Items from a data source
# # # # # # #
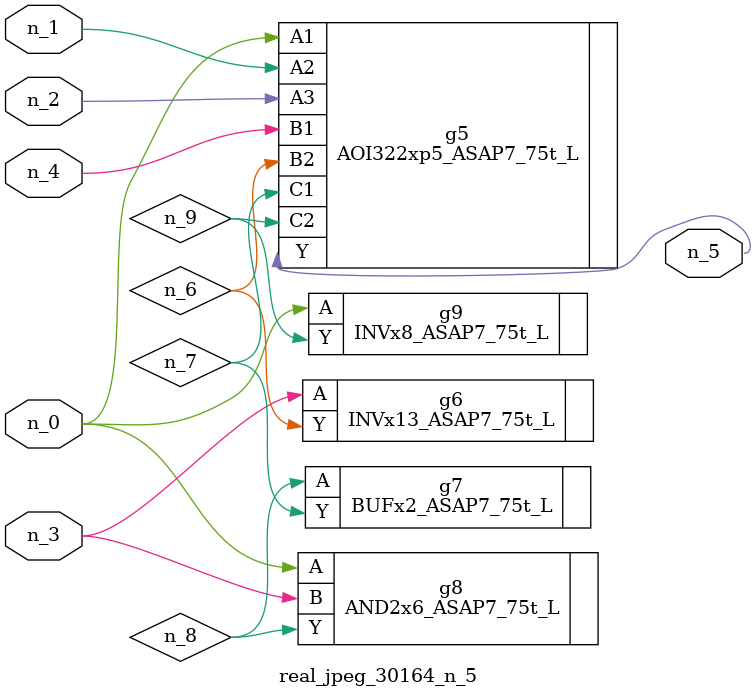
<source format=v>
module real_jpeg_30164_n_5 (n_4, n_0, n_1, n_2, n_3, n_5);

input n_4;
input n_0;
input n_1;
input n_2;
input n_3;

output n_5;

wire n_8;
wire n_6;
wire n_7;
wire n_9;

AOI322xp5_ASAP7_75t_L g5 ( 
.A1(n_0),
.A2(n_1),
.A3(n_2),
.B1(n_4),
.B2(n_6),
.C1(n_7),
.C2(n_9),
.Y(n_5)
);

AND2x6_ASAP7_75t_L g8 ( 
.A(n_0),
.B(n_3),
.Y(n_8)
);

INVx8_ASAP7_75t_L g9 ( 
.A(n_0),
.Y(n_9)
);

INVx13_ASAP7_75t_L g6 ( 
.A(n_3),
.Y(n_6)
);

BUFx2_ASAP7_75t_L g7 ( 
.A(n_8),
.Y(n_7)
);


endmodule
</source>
# # # # # # #
**ASSIGNED TASK:**
Copy out every line of the data in which the word "input" is found.

**WRITTEN ANSWER:**
input n_4;
input n_0;
input n_1;
input n_2;
input n_3;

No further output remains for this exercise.